June 23, 2020, Rochester, MN -- Representatives from many southeastern Minnesota counties, Mayo Clinic, Olmsted Medical Center, the southeast Minnesota chapter of the National Alliance on Mental Illness (NAMI), health plans, as well as Minnesota State Senator Dave Senjem met in Rochester on June 23, 2020 to celebrate the groundbreaking of the Southeast Regional Crisis Center (SERCC).
The SERCC is being built directly behind the 2117 building (2117 Campus Drive SE) on the Olmsted County government campus in Rochester.
During the groundbreaking event, Olmsted County Commissioner Stephanie Podulke explained that the SERCC will provide the right care, at the right time, at the right place.
As for right care, Podulke said, “The crisis center will serve individuals of all ages living with mental illness who will be seen by professionals who will greet them with understanding, compassion, and mental health expertise.”

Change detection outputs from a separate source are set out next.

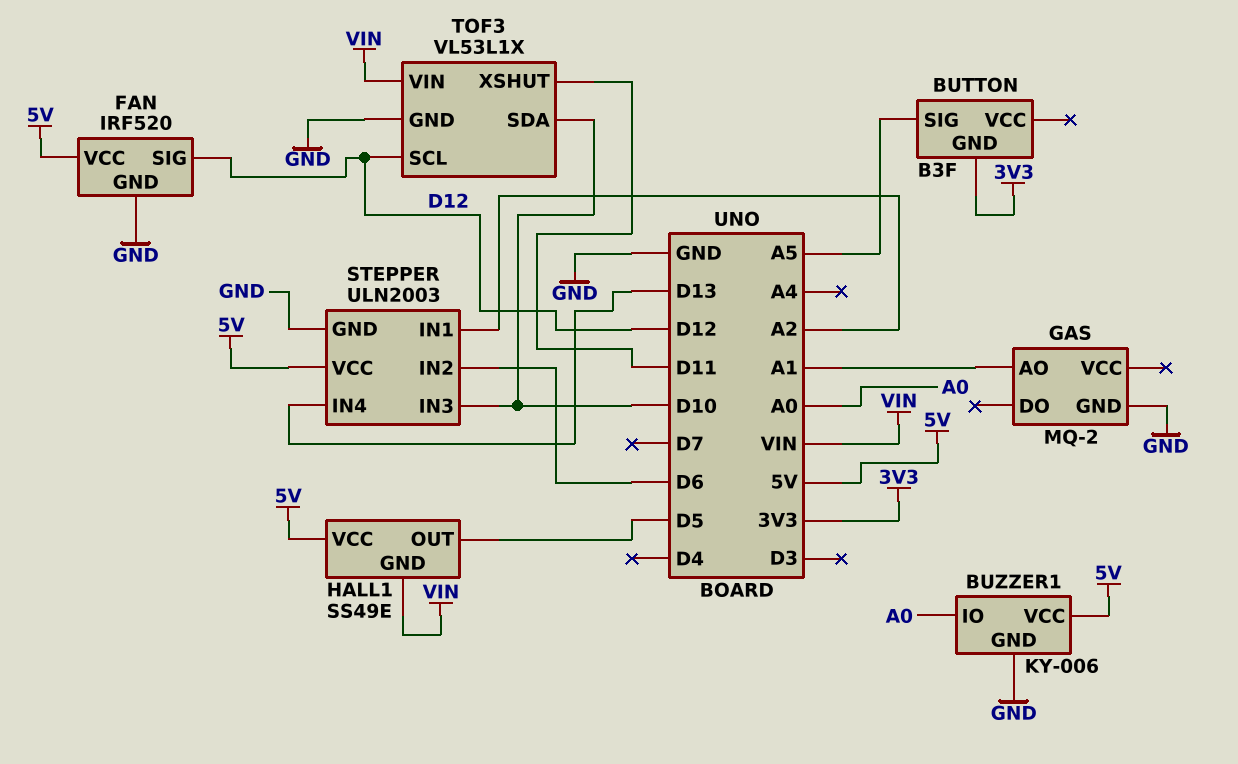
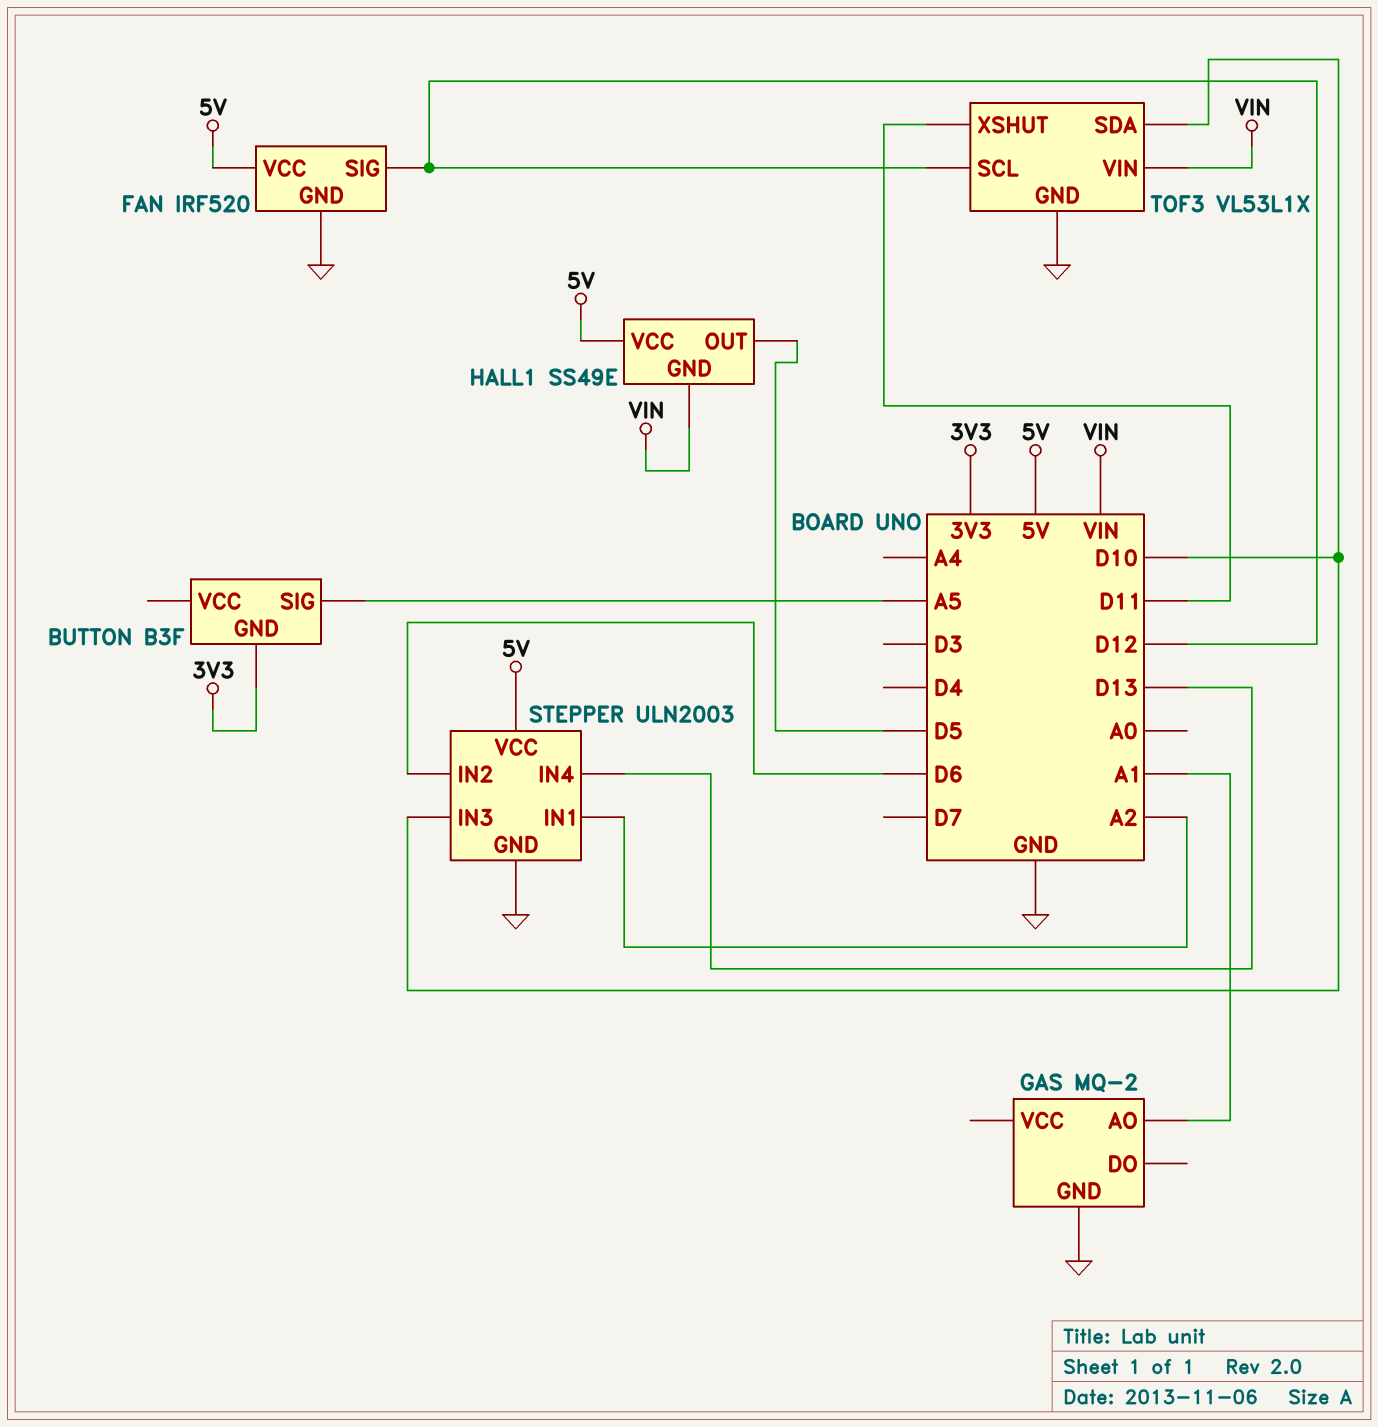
BUZZER1: KY-006 -> none
BUZZER1 pin GND: GND -> none
BUZZER1 pin IO: A0 -> none
BUZZER1 pin VCC: 5V -> none

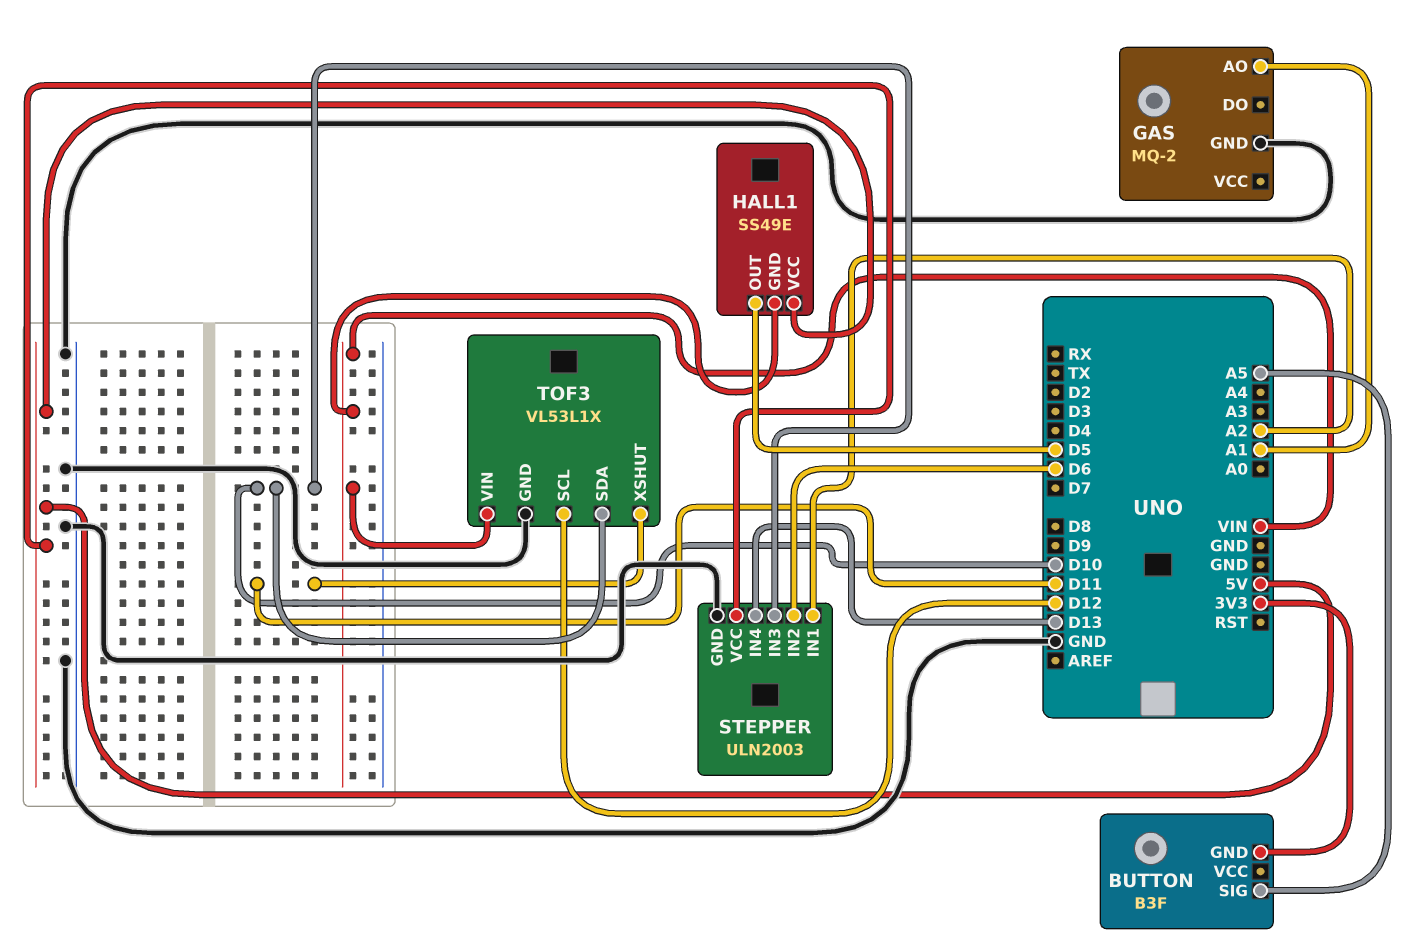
FAN: IRF520 -> none
FAN pin GND: GND -> none
FAN pin SIG: D12 -> none
FAN pin VCC: 5V -> none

As for the right time, Podulke explained that the SERCC will be open 24 hours a day, seven days a week “to people of all ages, regardless of the type of mental health crisis or ability to pay.” And, once the SERCC opens its doors in spring 2021, people in southeast Minnesota will “no longer have to wait hours or longer in busy emergency rooms for help.”
As for the right place, Podulke said the SERCC is being designed to be “a safe, calm, and welcoming environment designed to meet the unique needs of people experiencing a crisis.” She also noted that it will be in Rochester, Minnesota near other county community services.
Podulke also explained why this facility is needed in our region.
Nearly 1 in 5 U.S. children is diagnosed with a mental disorder, but only 20% receive care from a specialized mental health care provider.
On average, more than 500,000 adults in Minnesota have a mental illness, yet only 48% receive treatment.
Suicide is the 10th leading cause of death in the U.S. – about one death every 11 minutes.
“The Southeast Regional Crisis Center will help us in our shared responsibility to aid some of our most vulnerable citizens and fill serious gaps in care for those experiencing mental illness,” noted Podulke.